Vol. 9, No. 21 Week of May 23, 2004

Pioneer Oil eyes CBM development in Alaska

Kay Cashman

Petroleum News Publisher & Managing Editor

A May 19 state lease sale for Alaska’s Cook Inlet Basin drew winning bids of more than $2.7 million, as well as a major new player, Pioneer Oil Co. of Lawrenceville, Ill. (See related page 1 story.) The independent submitted high bids totaling $793,152 on 27 tracts in primarily two onshore lease blocks — one west of Knik Arm, across from Anchorage, from north of Point MacKenzie to southwest of Wasilla, and the other on the west side of Cook Inlet, inland from Trading Bay and west of Aurora’s Nikolai Creek gas field.

Pioneer founder and president, Don Jones, a fourth-generation oilman who plans to visit Alaska for the first time in June, said his company was intrigued with the thickness of the coal seams in Alaska.

“We’ve been looking in the continental U.S. for the biggest reserves of natural gas … and it became apparent Alaska was an oasis of natural gas in several different formations,” he told Petroleum News in an interview by phone following the sale.

“We took the leases for coalbed methane. Our intention is to explore and then exploit (produce) them.”

Jones became interested in Alaska after a presentation from John Mackey, a consulting geologist his company frequently uses to find new prospective conventional and unconventional gas properties. Mackey, who is based in Bloomington, Ind., recently spent time in Alaska, researching the geology.

“I was amazed by the natural resources in Alaska. … There are tremendous gas reserves up there; not only where we took leases but farther north,” Jones said.

Pioneer Oil has “worked with coals in Indiana, Illinois and Kentucky where you might have 35-40 feet of combined thickness. … At 3,000 feet in Alaska you have 400 feet combined footage of coal. … The farther north you go, the thicker they get. … And there is definitely a market for the gas up there,” Jones said.

“I feel Alaska has been overlooked by the producers here in the continental U.S. … I feel like we’re just the first of many to come.”

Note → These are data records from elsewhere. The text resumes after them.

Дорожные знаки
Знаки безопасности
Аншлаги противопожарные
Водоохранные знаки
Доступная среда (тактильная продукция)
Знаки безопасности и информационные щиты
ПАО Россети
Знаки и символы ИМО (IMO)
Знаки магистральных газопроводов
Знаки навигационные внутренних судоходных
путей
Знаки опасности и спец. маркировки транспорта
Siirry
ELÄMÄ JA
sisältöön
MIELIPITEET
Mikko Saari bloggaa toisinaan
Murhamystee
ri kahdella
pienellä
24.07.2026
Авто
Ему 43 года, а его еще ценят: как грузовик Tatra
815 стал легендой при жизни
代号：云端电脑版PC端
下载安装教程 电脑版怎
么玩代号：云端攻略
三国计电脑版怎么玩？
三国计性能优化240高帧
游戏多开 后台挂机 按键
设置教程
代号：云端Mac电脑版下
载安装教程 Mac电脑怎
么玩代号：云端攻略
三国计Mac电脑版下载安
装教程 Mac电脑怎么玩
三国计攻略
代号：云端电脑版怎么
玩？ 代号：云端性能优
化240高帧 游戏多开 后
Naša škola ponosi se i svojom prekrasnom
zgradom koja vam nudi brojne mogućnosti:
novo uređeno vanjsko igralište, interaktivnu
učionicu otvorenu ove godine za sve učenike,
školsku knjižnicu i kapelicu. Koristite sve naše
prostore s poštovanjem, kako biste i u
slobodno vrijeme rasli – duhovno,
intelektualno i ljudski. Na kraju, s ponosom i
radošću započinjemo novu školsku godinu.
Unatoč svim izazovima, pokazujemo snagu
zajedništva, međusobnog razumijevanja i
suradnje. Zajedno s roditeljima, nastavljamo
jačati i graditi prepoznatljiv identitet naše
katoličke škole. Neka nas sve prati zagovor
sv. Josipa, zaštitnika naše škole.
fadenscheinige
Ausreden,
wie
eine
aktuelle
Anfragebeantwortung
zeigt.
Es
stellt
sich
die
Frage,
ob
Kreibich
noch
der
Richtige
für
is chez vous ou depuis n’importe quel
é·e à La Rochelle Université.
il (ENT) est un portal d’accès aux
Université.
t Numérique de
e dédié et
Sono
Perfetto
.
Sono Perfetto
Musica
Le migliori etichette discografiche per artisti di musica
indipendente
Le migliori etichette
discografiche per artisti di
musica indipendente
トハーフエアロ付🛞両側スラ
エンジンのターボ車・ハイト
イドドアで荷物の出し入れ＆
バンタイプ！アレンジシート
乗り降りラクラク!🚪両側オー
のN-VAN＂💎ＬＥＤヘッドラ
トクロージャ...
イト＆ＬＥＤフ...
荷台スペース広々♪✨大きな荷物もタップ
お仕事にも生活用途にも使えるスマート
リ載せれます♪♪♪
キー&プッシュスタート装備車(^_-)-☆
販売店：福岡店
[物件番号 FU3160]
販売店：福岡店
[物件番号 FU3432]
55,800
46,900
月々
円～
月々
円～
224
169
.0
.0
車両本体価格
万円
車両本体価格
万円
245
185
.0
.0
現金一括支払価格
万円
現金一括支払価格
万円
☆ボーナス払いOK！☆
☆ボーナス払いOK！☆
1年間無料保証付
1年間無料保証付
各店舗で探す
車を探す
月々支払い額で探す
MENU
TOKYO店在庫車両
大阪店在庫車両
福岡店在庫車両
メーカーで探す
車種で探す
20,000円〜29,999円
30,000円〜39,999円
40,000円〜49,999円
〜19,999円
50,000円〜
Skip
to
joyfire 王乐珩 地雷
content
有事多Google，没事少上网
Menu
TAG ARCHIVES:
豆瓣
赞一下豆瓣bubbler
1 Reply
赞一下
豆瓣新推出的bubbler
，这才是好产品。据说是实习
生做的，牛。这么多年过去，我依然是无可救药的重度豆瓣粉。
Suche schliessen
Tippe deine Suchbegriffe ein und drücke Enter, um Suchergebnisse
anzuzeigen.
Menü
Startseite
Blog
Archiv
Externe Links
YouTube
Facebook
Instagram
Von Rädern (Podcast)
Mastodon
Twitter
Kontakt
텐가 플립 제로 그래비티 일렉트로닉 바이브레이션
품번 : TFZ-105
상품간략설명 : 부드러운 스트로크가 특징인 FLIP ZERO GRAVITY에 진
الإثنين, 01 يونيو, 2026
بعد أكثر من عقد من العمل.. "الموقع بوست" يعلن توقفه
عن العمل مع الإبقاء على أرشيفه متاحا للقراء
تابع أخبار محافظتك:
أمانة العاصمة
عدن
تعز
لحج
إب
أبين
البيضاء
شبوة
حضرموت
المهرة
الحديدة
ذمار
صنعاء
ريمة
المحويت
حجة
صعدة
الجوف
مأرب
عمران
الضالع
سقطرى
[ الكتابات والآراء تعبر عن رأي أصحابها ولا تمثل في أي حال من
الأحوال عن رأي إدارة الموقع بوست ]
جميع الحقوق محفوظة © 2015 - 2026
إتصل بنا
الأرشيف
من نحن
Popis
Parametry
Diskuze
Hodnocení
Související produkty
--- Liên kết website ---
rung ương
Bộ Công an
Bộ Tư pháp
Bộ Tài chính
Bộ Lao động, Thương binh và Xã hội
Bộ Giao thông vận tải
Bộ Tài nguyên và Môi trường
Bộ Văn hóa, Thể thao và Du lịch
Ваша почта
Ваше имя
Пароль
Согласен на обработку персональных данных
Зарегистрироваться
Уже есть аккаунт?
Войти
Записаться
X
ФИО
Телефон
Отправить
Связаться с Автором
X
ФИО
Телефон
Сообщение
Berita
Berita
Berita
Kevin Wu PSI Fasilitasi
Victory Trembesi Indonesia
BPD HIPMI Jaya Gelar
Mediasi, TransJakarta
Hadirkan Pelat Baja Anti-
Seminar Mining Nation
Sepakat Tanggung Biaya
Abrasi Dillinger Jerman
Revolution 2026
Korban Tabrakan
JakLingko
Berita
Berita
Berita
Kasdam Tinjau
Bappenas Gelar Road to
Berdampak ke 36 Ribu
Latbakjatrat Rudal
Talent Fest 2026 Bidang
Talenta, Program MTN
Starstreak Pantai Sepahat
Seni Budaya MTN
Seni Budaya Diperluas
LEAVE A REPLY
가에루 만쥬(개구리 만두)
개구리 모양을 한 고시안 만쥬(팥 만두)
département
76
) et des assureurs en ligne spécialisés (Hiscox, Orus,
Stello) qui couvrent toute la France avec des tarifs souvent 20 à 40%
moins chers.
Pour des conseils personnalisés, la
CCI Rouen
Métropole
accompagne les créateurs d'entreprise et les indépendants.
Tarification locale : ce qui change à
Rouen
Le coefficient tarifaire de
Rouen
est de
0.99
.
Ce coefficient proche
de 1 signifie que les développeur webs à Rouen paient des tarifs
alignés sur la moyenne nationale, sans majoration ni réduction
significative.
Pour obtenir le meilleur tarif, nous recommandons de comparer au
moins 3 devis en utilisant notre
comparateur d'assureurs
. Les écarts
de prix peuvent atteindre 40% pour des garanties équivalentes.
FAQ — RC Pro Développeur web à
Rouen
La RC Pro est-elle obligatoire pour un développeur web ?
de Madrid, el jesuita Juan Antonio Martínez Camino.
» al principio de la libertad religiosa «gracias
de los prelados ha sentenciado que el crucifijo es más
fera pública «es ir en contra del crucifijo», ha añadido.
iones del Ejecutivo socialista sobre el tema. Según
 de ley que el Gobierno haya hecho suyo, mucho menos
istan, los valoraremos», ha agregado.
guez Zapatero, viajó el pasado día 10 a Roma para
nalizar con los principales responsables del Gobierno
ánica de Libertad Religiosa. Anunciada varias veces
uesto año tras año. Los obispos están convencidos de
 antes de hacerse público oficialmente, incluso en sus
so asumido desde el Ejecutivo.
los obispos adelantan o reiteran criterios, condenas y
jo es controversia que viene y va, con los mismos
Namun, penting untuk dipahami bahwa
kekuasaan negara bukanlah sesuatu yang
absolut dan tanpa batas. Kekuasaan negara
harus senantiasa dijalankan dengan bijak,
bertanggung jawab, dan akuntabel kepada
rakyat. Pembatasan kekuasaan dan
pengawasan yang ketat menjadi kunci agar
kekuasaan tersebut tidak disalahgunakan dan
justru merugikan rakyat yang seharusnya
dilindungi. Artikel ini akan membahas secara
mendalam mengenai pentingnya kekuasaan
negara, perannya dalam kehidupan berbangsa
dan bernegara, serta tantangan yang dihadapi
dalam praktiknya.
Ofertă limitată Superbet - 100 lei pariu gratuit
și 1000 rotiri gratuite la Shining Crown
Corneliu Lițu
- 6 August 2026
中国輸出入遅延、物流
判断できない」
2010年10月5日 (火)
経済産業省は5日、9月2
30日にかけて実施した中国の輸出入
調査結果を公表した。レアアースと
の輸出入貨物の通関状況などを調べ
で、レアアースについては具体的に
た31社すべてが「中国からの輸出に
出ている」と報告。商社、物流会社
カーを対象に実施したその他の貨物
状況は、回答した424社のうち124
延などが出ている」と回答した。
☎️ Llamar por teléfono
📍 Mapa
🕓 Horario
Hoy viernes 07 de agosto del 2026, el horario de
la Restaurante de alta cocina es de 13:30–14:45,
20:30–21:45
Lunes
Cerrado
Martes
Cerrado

Not looking at heavily populated areas

When asked about Evergreen Resources, which has been beset with political and some permitting problems as a result of a deluge of complaints from private landowners in Southcentral Alaska, Jones responded, “I thought it was most unfortunate for Alaska that Evergreen would pick an area that was heavily populated, especially when it appeared they could do the same thing in less populated areas. We took our leases away from populated areas.”

Jones said he intends to bring his technology, integrity and sensitivity to the environment to Alaska.

“We hope to be welcomed by the locals there. We’ll do everything aboveboard, like we do down here.”

Coming to Alaska in June

Jones was leaving for Africa the day after the Cook Inlet lease sale, but he intends to visit Alaska after he returns on June 6. He estimates it will be 2005 before Pioneer Oil drills the first hole on its Alaska leases.

Pioneer Oil, an ‘S’ corporation, operates about 800 wells in the United States. According to company literature Roger Meier, the general manager of Pioneer Oil’s sister company, Franklin Well Services, has supervised drilling operations on Alaska’s North Slope while working for other service companies.

In addition to moving into Alaska, Pioneer Oil is hoping to expand into the oil business in the West African States and into Nevada where the company is looking at a conventional gas play.

Mark Myers, director of the Alaska Division of Oil and Gas, said he doesn’t know very much about Pioneer Oil, “other that they are a company out of Illinois, and they operate several hundred wells, so they are an experienced oil and gas operator.”

Myers said the state is pleased a new independent is coming into Alaska.

The areas where Pioneer Oil bid are “dominantly gas prone,” he said.